A major engineering challenge was achieving repeatable bending. Early versions buckled unpredictably, causing out-of-plane motion and cycle-to-cycle inconsistency. I solved this by widening the inextensible layers so adjacent chambers could be stitched together along their lengths, then adding a pre-buckling band constraint around the actuator midsection. That combination forced buckling to occur at the same location each cycle and made the motion far more repeatable. 

Repeatable bending mechanism showing the stitched chamber layout and pre-buckling band constraint used to suppress out-of-plane motion and enforce consistent bending behavior.

I also accounted for material conditioning as part of the fabrication framework. Because the bladder and textile layers softened after cycling, newly built actuators initially had different motion than conditioned ones. After about 60 fatigue cycles, bending behavior became much more stable, and by 120 cycles the bending angle had increased from 54.2° to 90.8° and largely stabilized.

 

The fabrication process was intentionally streamlined to make the actuator low-cost, accessible, and easy to reproduce. Each chamber was assembled from off-the-shelf materials using a sewing machine, while 3D-printed end caps provided sealing and mechanical integration. By reducing the required toolchain to a sewing machine and 3D printer, the design avoided reliance on shop-scale equipment such as heat presses, CNC machines, or laser cutters. The finished actuator measured 229 mm in length and 68 mm in diameter.

Actuator response before and after fatigue conditioning, showing improved motion capability after cycling.

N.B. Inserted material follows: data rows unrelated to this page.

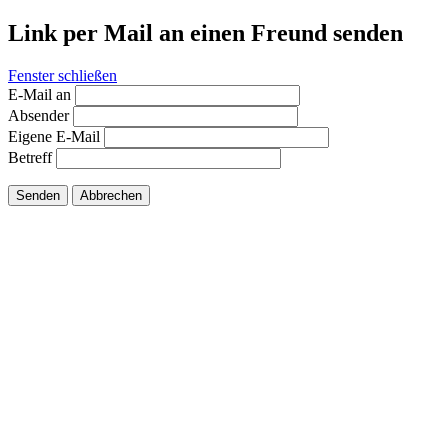
Link per Mail an einen Freund senden
Fenster schließen
E-Mail an
Absender
Eigene E-Mail
Betreff
Senden
Abbrechen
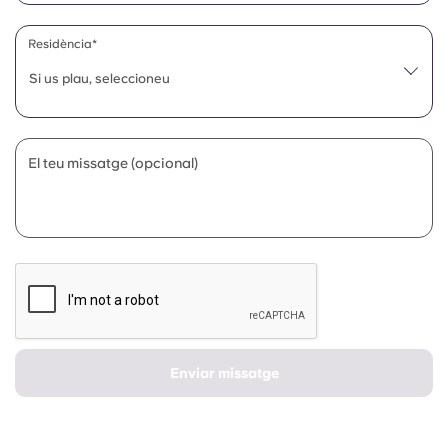
Portuguese
Residència*
Si us plau, seleccioneu
El teu missatge (opcional)
Enviar missatge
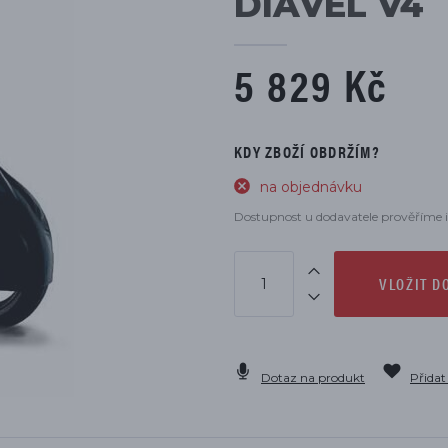
DIAVEL V4
DÍLŮ
5 829 Kč
KDY ZBOŽÍ OBDRŽÍM?
na objednávku
Dostupnost u dodavatele prověříme i
VLOŽIT D
Dotaz na produkt
Přidat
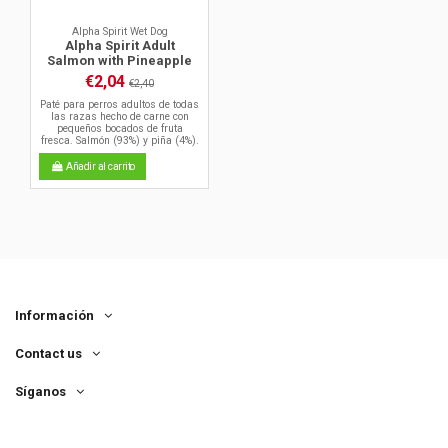
Alpha Spirit Wet Dog
Alpha Spirit Adult
Salmon with Pineapple
€2,04
€2,40
Paté para perros adultos de todas
las razas hecho de carne con
pequeños bocados de fruta
fresca. Salmón (93%) y piña (4%).
Añadir al carrito
Información
Contact us
Síganos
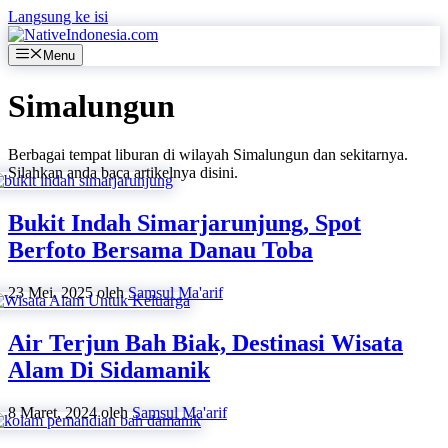
Langsung ke isi
Menu
Simalungun
Berbagai tempat liburan di wilayah Simalungun dan sekitarnya.
Silahkan anda baca artikelnya disini.
Bukit Indah Simarjarunjung, Spot
Berfoto Bersama Danau Toba
23 Mei, 2025
oleh
Samsul Ma'arif
Air Terjun Bah Biak, Destinasi Wisata
Alam Di Sidamanik
8 Maret, 2024
oleh
Samsul Ma'arif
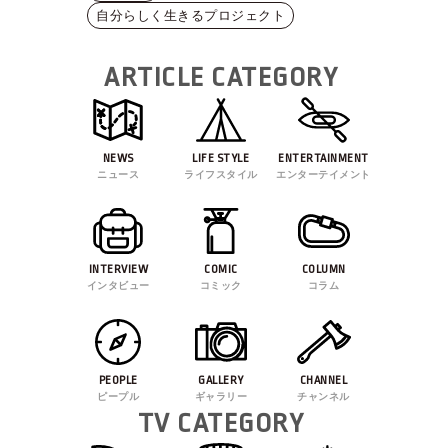
自分らしく生きるプロジェクト
ARTICLE CATEGORY
NEWS
LIFE STYLE
ENTERTAINMENT
ニュース
ライフスタイル
エンターテイメント
INTERVIEW
COMIC
COLUMN
インタビュー
コミック
コラム
PEOPLE
GALLERY
CHANNEL
ピープル
ギャラリー
チャンネル
TV CATEGORY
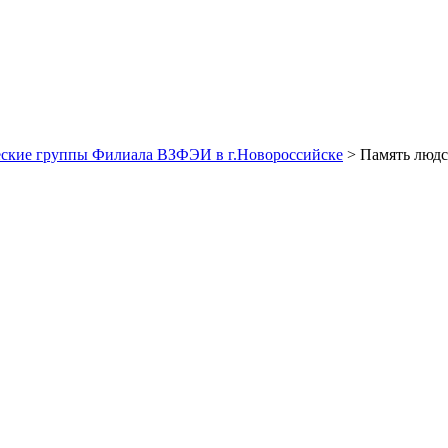
ские группы Филиала ВЗФЭИ в г.Новороссийске
> Память людс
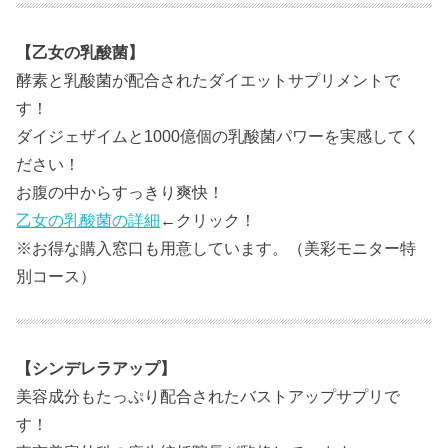
【乙女の乳酸菌】
酵素と乳酸菌が配合されたダイエットサプリメントで
す！
ダイジェザイムと1000億個の乳酸菌パワーを実感してく
ださい！
お腹の中からすっきり爽快！
乙女の乳酸菌の詳細
←クリック！
※お得な購入窓口も用意しています。（美彩モニター特
別コース）
【シンデレラアップ】
美容成分もたっぷり配合されたバストアップサプリで
す！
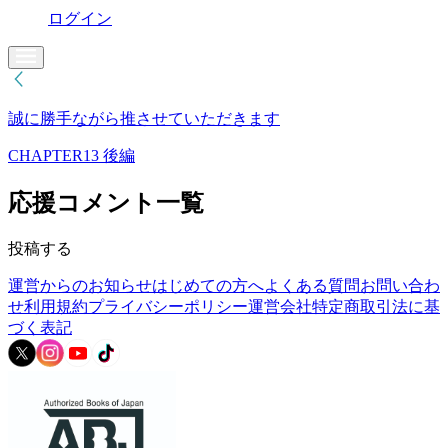
ログイン
誠に勝手ながら推させていただきます
CHAPTER13 後編
応援コメント一覧
投稿する
運営からのお知らせ
はじめての方へ
よくある質問
お問い合わ
せ
利用規約
プライバシーポリシー
運営会社
特定商取引法に基
づく表記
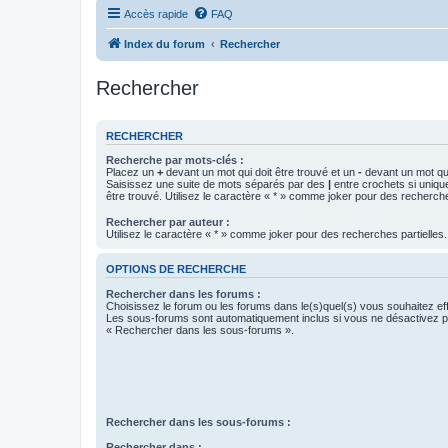
Accès rapide
FAQ
Index du forum
Rechercher
Rechercher
RECHERCHER
Recherche par mots-clés :
Placez un
+
devant un mot qui doit être trouvé et un
-
devant un mot qui
Saisissez une suite de mots séparés par des
|
entre crochets si uniqu
être trouvé. Utilisez le caractère « * » comme joker pour des recherche
Rechercher par auteur :
Utilisez le caractère « * » comme joker pour des recherches partielles.
OPTIONS DE RECHERCHE
Rechercher dans les forums :
Choisissez le forum ou les forums dans le(s)quel(s) vous souhaitez ef
Les sous-forums sont automatiquement inclus si vous ne désactivez pa
« Rechercher dans les sous-forums ».
Rechercher dans les sous-forums :
Rechercher dans :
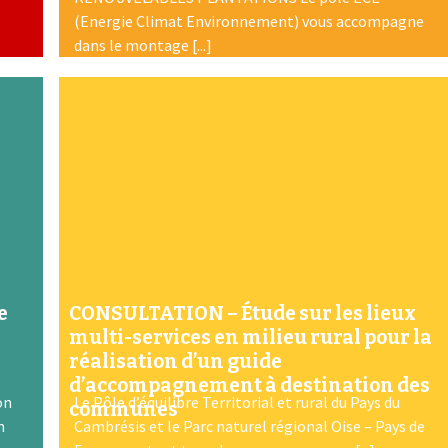
(Energie Climat Environnement) vous accompagne
dans le montage [...]
e
CONSULTATION – Étude sur les lieux
multi-services en milieu rural pour la
réalisation d’un guide
d’accompagnement à destination des
on
Le Pôle d’équilibre Territorial et rural du Pays du
communes
n
Cambrésis et le Parc naturel régional Oise – Pays de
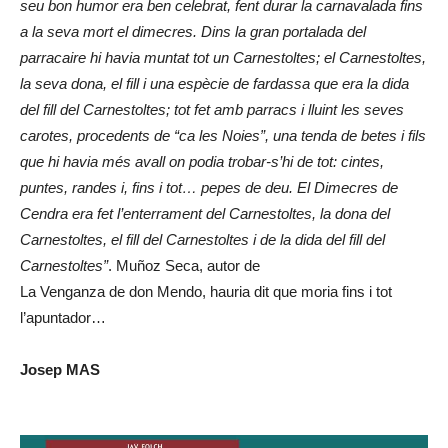
seu bon humor era ben celebrat, fent durar la carnavalada fins
a la seva mort el dimecres. Dins la gran portalada del
parracaire hi havia muntat tot un Carnestoltes; el Carnestoltes,
la seva dona, el fill i una espècie de fardassa que era la dida
del fill del Carnestoltes; tot fet amb parracs i lluint les seves
carotes, procedents de “ca les Noies”, una tenda de betes i fils
que hi havia més avall on podia trobar-s’hi de tot: cintes,
puntes, randes i, fins i tot… pepes de deu. El Dimecres de
Cendra era fet l’enterrament del Carnestoltes, la dona del
Carnestoltes, el fill del Carnestoltes i de la dida del fill del
Carnestoltes”
. Muñoz Seca, autor de
La Venganza de don Mendo, hauria dit que moria fins i tot
l’apuntador…
Josep MAS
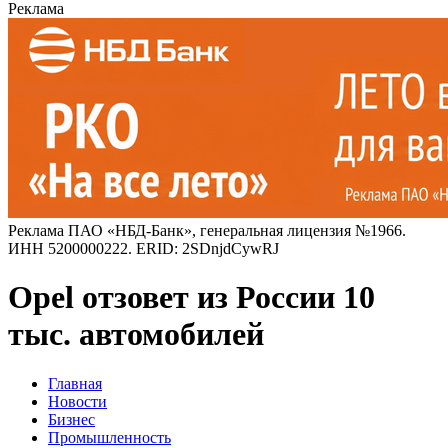
Реклама
Реклама ПАО «НБД-Банк», генеральная лицензия №1966.
ИНН 5200000222. ERID: 2SDnjdCywRJ
Opel отзовет из России 10
тыс. автомобилей
Главная
Новости
Бизнес
Промышленность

To fully characterize the hardware, I built two dedicated benchtop test platforms. The first used an EM sensor attached to the free end of the actuator to map workspace and orientation under different pressure combinations. The second used a 6-DoF load cell on a linear rail so the actuator could extend slightly during pressurization, allowing bending torque to be measured more cleanly without contamination from extension induced moments. These rigs let me quantify workspace, torque output, and repeatability of the actuator quantitatively.

Custom benchtop test platforms used to quantify actuator workspace, orientation, bending torque, and repeatability under controlled pressure inputs.

Finally, I demonstrated that the actuator could also compensate for out-of-plane deformation under load by actively redistributing chamber pressures. Under a 100 g payload, the tip initially deflected by about 26 mm, but pressure retuning brought the actuator back close to its original pose within ±1.9 mm. This demonstrated that the actuator could actively compensate for load-induced deformation and adapt its shape to changing external conditions.

Load compensation experiment showing how pressure retuning restored tip position after payload-induced deflection.

Related Publication

Design and characterization of soft fabric omnidirectional bending actuators.
Lee, K., Bayarsaikhan, K., Aguilar, G., Realmuto, J., & Sheng, J. (2024).
Actuators. DOI: 10.3390/act13030112.